The first five sonnets are each formed around a question: Which is the loveliest season? How does one tell the flowers from the weeds? How does a garden grow in the middle of a deep and dark woods? Is the thieving squirrel like human moods? What if humans had not been created? In that sense the sonnets are meditations, speculations about basic questions raised by the story of Eden and the Fall, Adam and Eve’s sin and humanity’s banishment from the garden. The speaker does not give direct answers to these questions. Rather, she ends each sonnet with a somewhat ambiguous but richly suggestive image. A look at the first sonnet will illustrate this.
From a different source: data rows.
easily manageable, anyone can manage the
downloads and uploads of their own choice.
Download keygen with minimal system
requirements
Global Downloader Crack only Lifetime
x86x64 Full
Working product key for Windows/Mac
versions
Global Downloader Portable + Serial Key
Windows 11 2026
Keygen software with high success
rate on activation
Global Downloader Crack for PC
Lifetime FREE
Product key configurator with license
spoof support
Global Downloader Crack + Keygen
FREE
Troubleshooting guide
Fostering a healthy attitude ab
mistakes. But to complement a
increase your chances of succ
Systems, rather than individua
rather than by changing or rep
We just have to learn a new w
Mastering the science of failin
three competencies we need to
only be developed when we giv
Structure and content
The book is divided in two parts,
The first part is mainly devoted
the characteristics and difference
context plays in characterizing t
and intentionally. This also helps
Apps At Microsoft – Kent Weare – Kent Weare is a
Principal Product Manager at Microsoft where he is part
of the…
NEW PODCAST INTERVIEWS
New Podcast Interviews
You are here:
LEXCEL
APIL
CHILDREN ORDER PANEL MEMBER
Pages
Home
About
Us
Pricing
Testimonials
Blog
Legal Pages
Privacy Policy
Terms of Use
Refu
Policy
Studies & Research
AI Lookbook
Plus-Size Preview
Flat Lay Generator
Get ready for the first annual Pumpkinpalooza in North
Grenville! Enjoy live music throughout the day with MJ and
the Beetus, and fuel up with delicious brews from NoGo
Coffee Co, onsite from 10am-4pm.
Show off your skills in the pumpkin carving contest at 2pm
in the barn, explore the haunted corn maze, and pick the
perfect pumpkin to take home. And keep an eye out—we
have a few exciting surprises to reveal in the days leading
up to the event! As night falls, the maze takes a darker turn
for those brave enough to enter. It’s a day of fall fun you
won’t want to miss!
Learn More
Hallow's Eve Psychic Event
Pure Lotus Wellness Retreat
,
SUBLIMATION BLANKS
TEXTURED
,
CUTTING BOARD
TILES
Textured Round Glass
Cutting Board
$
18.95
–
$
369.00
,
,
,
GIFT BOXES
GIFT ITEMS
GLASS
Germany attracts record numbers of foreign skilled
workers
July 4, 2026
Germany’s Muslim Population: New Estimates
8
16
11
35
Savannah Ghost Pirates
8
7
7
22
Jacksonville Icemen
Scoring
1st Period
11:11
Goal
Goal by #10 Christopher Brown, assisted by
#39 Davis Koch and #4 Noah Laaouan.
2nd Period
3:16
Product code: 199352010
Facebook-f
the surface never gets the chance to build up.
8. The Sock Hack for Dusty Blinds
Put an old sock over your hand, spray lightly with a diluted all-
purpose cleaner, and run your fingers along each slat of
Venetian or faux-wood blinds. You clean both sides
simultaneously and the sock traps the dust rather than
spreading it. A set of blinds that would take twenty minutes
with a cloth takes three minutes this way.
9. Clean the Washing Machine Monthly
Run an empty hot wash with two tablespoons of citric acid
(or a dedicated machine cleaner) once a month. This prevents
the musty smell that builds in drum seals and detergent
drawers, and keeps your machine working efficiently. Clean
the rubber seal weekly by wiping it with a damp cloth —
“Seasonal” asks the question, “Which season is the loveliest of all?” At first this seems to be an innocent and easy question, similar to whether one prefers chocolate or vanilla ice cream. However, from the answers given to the question, one can see that the issue at stake is no less than the essential nature of the world, and which season best represents this nature. “My Adam,” the person being spoken to, finds the world “a warm and charming place,” and his choice of spring as the loveliest season matches his basic optimism. The speaker, in contrast, finds the world “a garden of conspicuous waste” and thinks the “chaos of the snow” better represents this world.

The final image, in lines 13-14, illustrates a sort of synthesis but also a remaining tension between these perspectives: “Still, at your touch my house warms to the eaves/ As autumn torches all the fragile leaves.” The use of the word “still” suggests that the speaker is being convinced by the warmth of “Adam’s” touch that the world may be a good place after all; yet when this touch is compared, in the next line, to the torch autumn applies to the leaves, the speaker seems to be confirming her original idea even more strongly than at first. The apparent beauty of this world, it would seem, serves only to confirm and make more poignant an even deeper meaninglessness. The alliteration between “touches” and “torches” adds beauty and force to this conclusion.

Sources for Further Study

The Georgia Review. XLII, Summer, 1988, p. 407.

Library Journal. CXIII, May 15, 1988, p. 85.

The New York Times Book Review. XCIII, September 18, 1988, p. 42.